COMPITI DA SVOLGERE:
A - Nel brano sulla Croce, che cosa diventò il legno della Croce secondo Sant'Agostino?
B - Ripeti la parte del brano sulla Croce compresa tra "Ecco, dunque, colui" e "di essere cristiani.", entrambi inclusi.

BRANO SELEZIONATO:
--------------------------------

In questi giorni, voi riflettete sugli sforzi, che nel mondo si stanno compiendo allo scopo di sviluppare l’unità e la solidarietà fra i popoli. Giustamente vi domandate su quali valori debbano basarsi questi sforzi, per non cadere nel pericolo della retorica di parole vuote. E vi chiedete, nello stesso tempo, in nome di quali ideali sia possibile affratellare davvero culture e popoli tanto diversi come, ad esempio, quelli che vedo qui rappresentati da voi.

Già mi conforta, per questo, di scorgere nei vostri sguardi il desiderio di cercare in Cristo la rivelazione di ciò che dice all’uomo e di come l’uomo deve rispondere a Dio.

Ecco, carissimi, il punto centrale: dobbiamo guardare a Cristo, con tutta la nostra attenzione. Noi sappiamo che il disegno di Dio è di “ricapitolare in lui tutte le cose” (Ef 1,10), mediante la singolarità della sua persona e del suo destino salvifico di morte e di vita. Proprio in questi giorni, in cui riviviamo la sua beata Passione, tutto ciò diventa più evidente: Cristo ci si mostra, infatti, con fattezze ancora più simili a quelle della nostra debole natura di uomini. La Chiesa ci addita Gesù innalzato sulla Croce, “uomo dei dolori che ben conosce il patire” (Is 51,3), ma anche risuscitato dai morti, “sempre vivo per intercedere in nostro favore” (Eb 7,25).

Ecco, dunque, colui che il Papa vi invita a guardare: Cristo crocifisso per i nostri peccati e risorto per la nostra salvezza (cf. Rm 4,25), il quale diventa punto di convergenza universale e irresistibile: “Quando sarò elevato da terra, attirerò tutti a me” (Gv 12,32).

So che voi riponete la vostra speranza in quella Croce, diventata per noi tutti “vessillo regale” (Inno della Passione: “Vexilla Regis”). Continuate ad essere ogni giorno e in ogni circostanza impregnati della sapienza e della forza, che ci provengono soltanto dalla Croce pasquale di Cristo. Cercate di trarre da questa esperienza una sempre nuova energia purificatrice. La Croce è il punto di forza, sul quale far leva per un servizio all’uomo, così da trasmettere a tantissimi altri la gioia immensa di essere cristiani.

In questi giorni, mentre contemplo Cristo innalzato e inchiodato sulla Croce, torna spesso alla mia mente l’espressione con cui Sant’Agostino commenta il passo del Vangelo di Giovanni (S. Agostino, In Io., 119,2) appena ricordato: “Il legno della Croce al quale erano state confitte le membra del Morente, diventò la cattedra del Maestro che insegna”. Pensate: quale voce, quale maestro del pensiero può fondare l’unità fra gli uomini e le nazioni, se non Colui che, dando la propria vita, ha ottenuto per tutti noi l’adozione a figli dello stesso Padre? È proprio questa filiazione divina, conquistataci da Cristo sulla Croce e realizzata con l’invio del suo Spirito nei nostri cuori, l’unico fondamento solido e indistruttibile dell’unità di un’umanità redenta.

--------------------------------

DATI FORNITI:
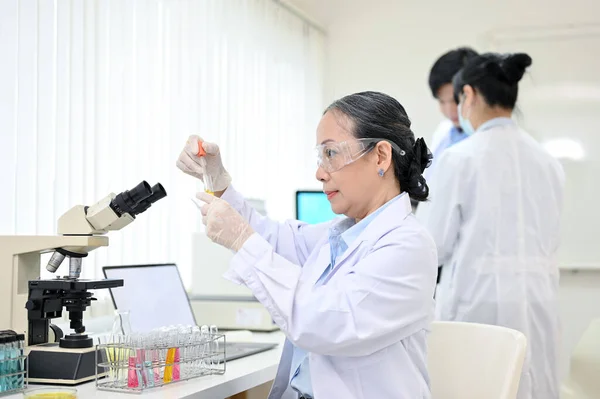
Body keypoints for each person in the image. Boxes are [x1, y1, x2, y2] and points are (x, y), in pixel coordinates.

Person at [177, 91, 437, 399]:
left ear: (380, 156)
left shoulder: (407, 246)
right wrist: (218, 181)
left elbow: (324, 322)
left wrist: (241, 239)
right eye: (320, 157)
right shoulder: (340, 237)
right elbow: (268, 237)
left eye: (331, 154)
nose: (319, 172)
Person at [420, 52, 564, 399]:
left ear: (468, 95)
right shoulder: (549, 162)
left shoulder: (459, 158)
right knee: (533, 386)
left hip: (476, 306)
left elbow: (433, 243)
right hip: (538, 305)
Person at [423, 47, 479, 184]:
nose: (449, 110)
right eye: (442, 101)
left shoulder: (488, 140)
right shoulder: (445, 131)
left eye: (456, 100)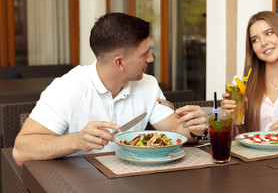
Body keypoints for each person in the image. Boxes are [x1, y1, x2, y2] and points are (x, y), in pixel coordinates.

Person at [13, 12, 207, 166]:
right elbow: (21, 151)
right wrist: (76, 141)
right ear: (119, 62)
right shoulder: (67, 88)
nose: (151, 59)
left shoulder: (147, 84)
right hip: (75, 183)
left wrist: (195, 129)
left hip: (134, 180)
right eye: (144, 53)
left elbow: (174, 130)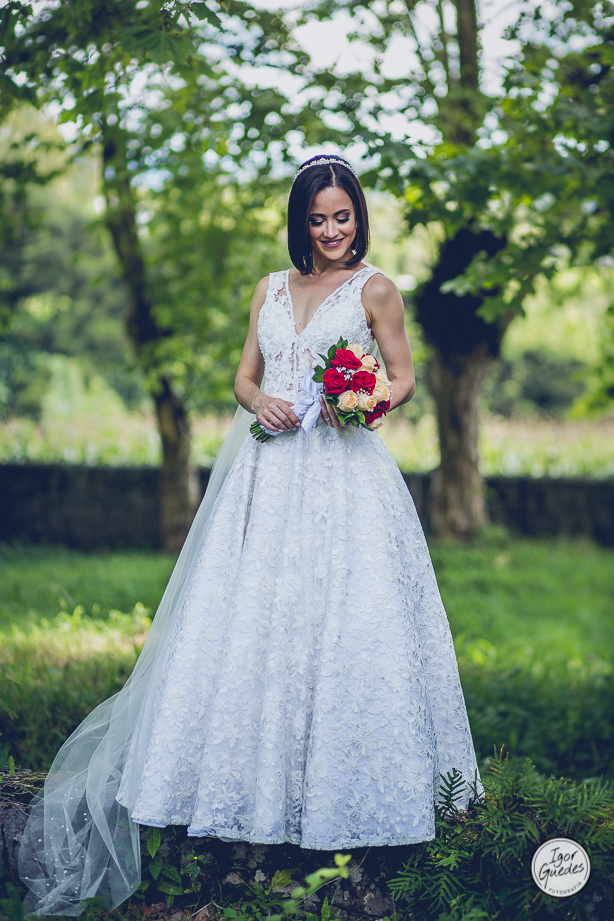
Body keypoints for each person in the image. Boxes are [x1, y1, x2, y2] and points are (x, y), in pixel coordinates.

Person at [18, 154, 484, 918]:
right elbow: (243, 376)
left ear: (358, 217)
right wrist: (259, 399)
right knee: (256, 624)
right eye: (319, 219)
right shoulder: (270, 288)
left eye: (344, 217)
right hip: (268, 481)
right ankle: (245, 804)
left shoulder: (377, 289)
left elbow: (400, 375)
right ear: (300, 223)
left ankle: (349, 808)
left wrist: (365, 400)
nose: (333, 231)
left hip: (343, 478)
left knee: (343, 626)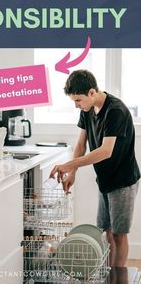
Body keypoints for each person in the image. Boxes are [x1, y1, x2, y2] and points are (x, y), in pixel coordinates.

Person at [50, 70, 140, 267]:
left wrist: (68, 165)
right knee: (105, 232)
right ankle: (108, 275)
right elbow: (81, 144)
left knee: (118, 234)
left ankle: (119, 277)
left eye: (78, 100)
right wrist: (72, 172)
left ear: (92, 93)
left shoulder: (115, 110)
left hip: (123, 181)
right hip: (105, 180)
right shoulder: (87, 110)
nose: (76, 105)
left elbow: (105, 151)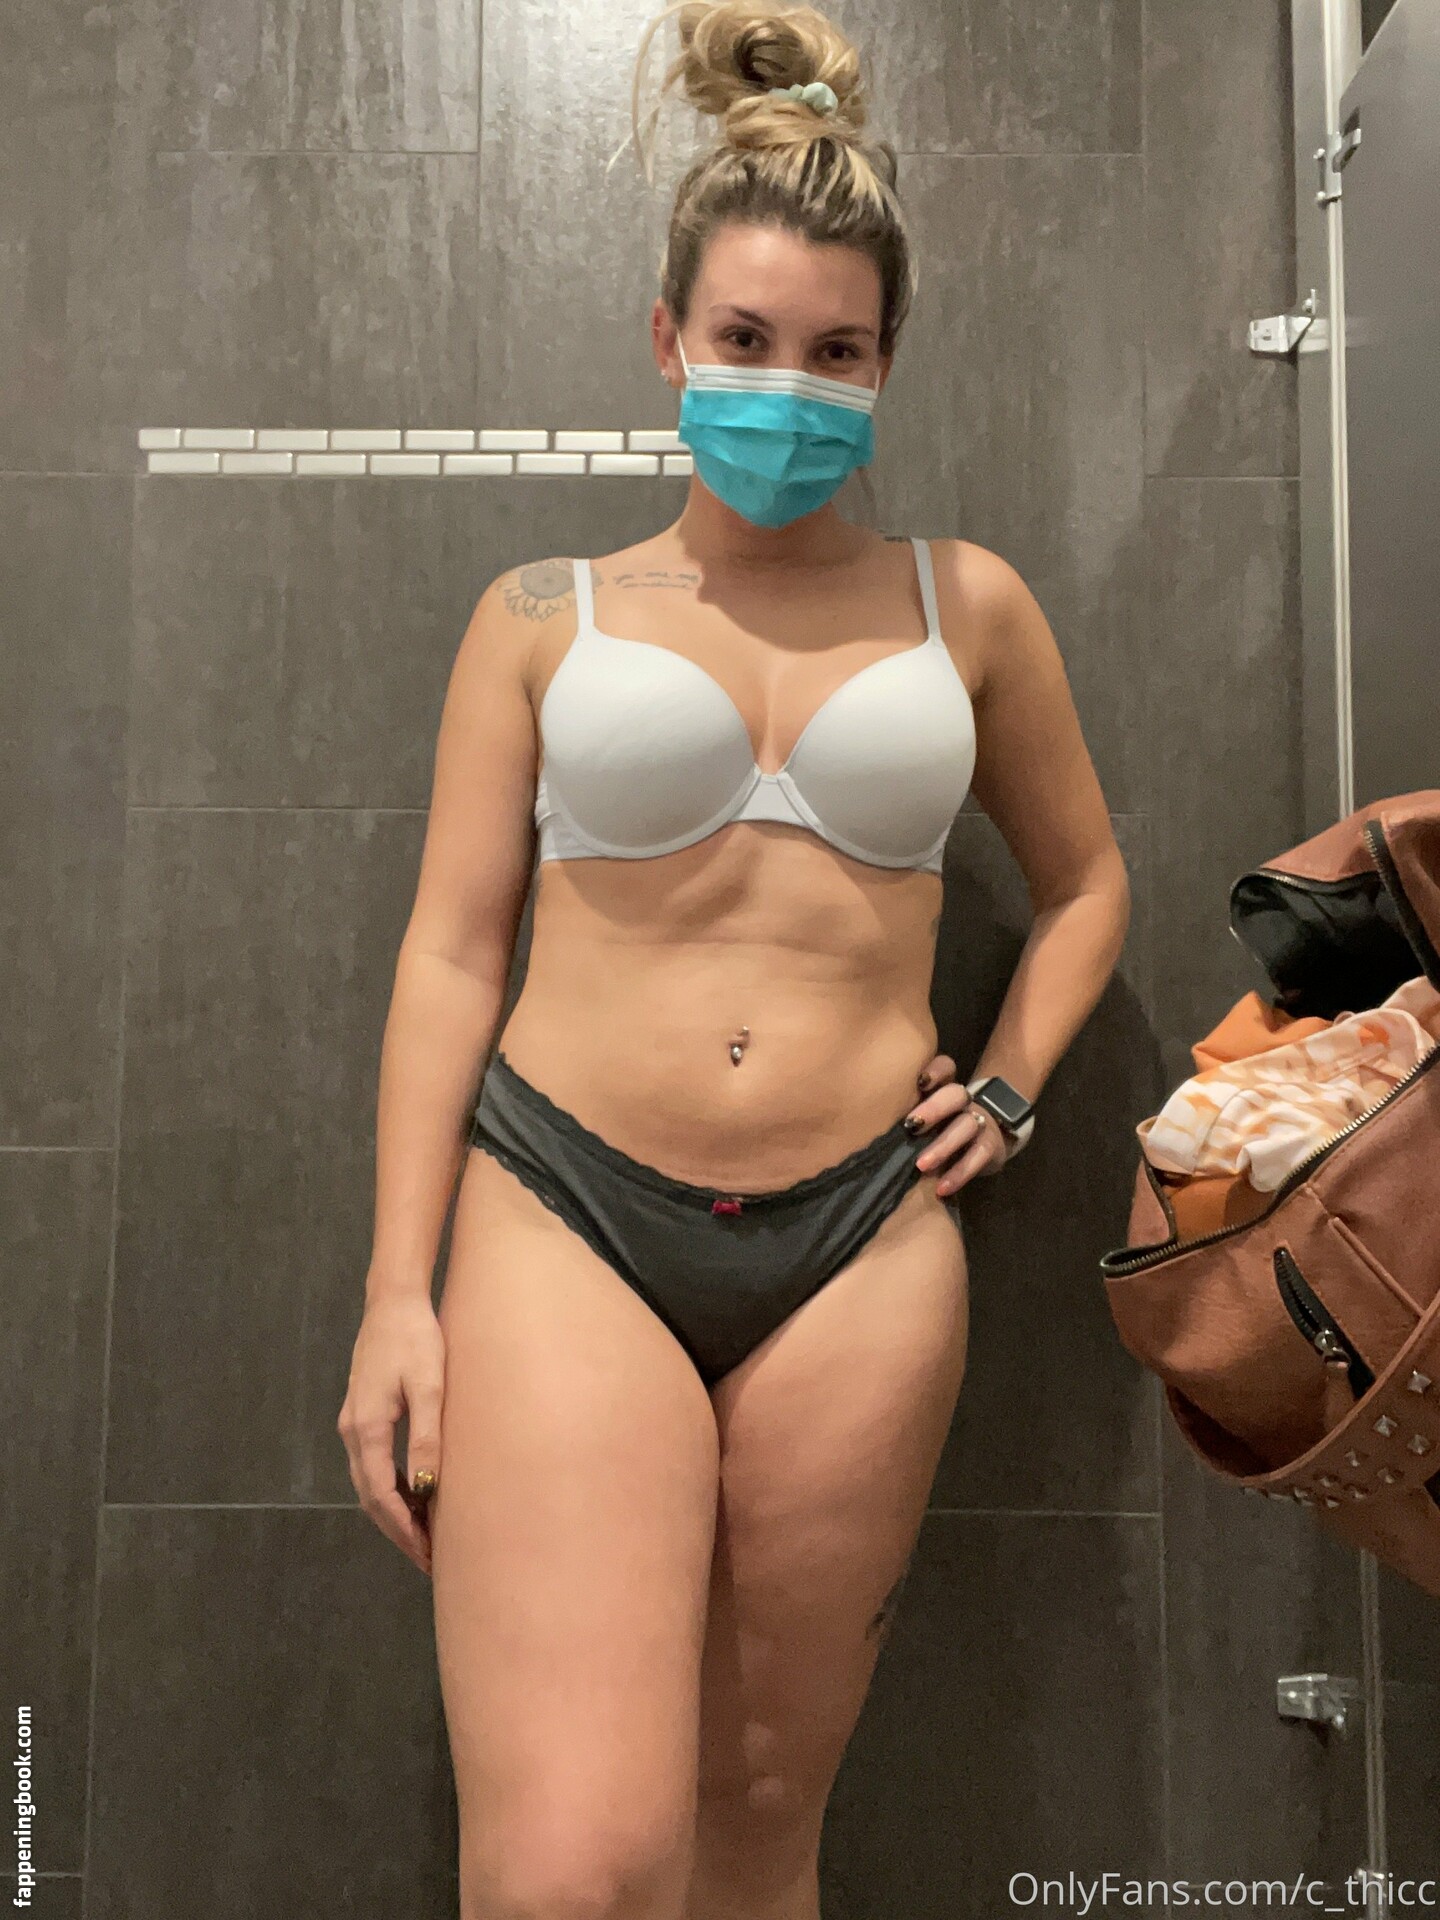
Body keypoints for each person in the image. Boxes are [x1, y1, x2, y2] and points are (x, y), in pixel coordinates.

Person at [337, 2, 1130, 1914]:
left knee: (763, 1826)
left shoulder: (971, 608)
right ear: (669, 339)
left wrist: (1011, 1086)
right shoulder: (542, 615)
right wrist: (394, 1294)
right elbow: (450, 955)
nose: (790, 385)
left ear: (888, 362)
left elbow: (1091, 880)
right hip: (567, 1209)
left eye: (836, 352)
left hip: (864, 1243)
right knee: (571, 1867)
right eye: (749, 339)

--------------------------------

RISPOSTE AI COMPITI:
A - La cattedra del Maestro che insegna.

B -
Ecco, dunque, colui che il Papa vi invita a guardare: Cristo crocifisso per i nostri peccati e risorto per la nostra salvezza (cf. Rm 4,25), il quale diventa punto di convergenza universale e irresistibile: “Quando sarò elevato da terra, attirerò tutti a me” (Gv 12,32).

So che voi riponete la vostra speranza in quella Croce, diventata per noi tutti “vessillo regale” (Inno della Passione: “Vexilla Regis”). Continuate ad essere ogni giorno e in ogni circostanza impregnati della sapienza e della forza, che ci provengono soltanto dalla Croce pasquale di Cristo. Cercate di trarre da questa esperienza una sempre nuova energia purificatrice. La Croce è il punto di forza, sul quale far leva per un servizio all’uomo, così da trasmettere a tantissimi altri la gioia immensa di essere cristiani.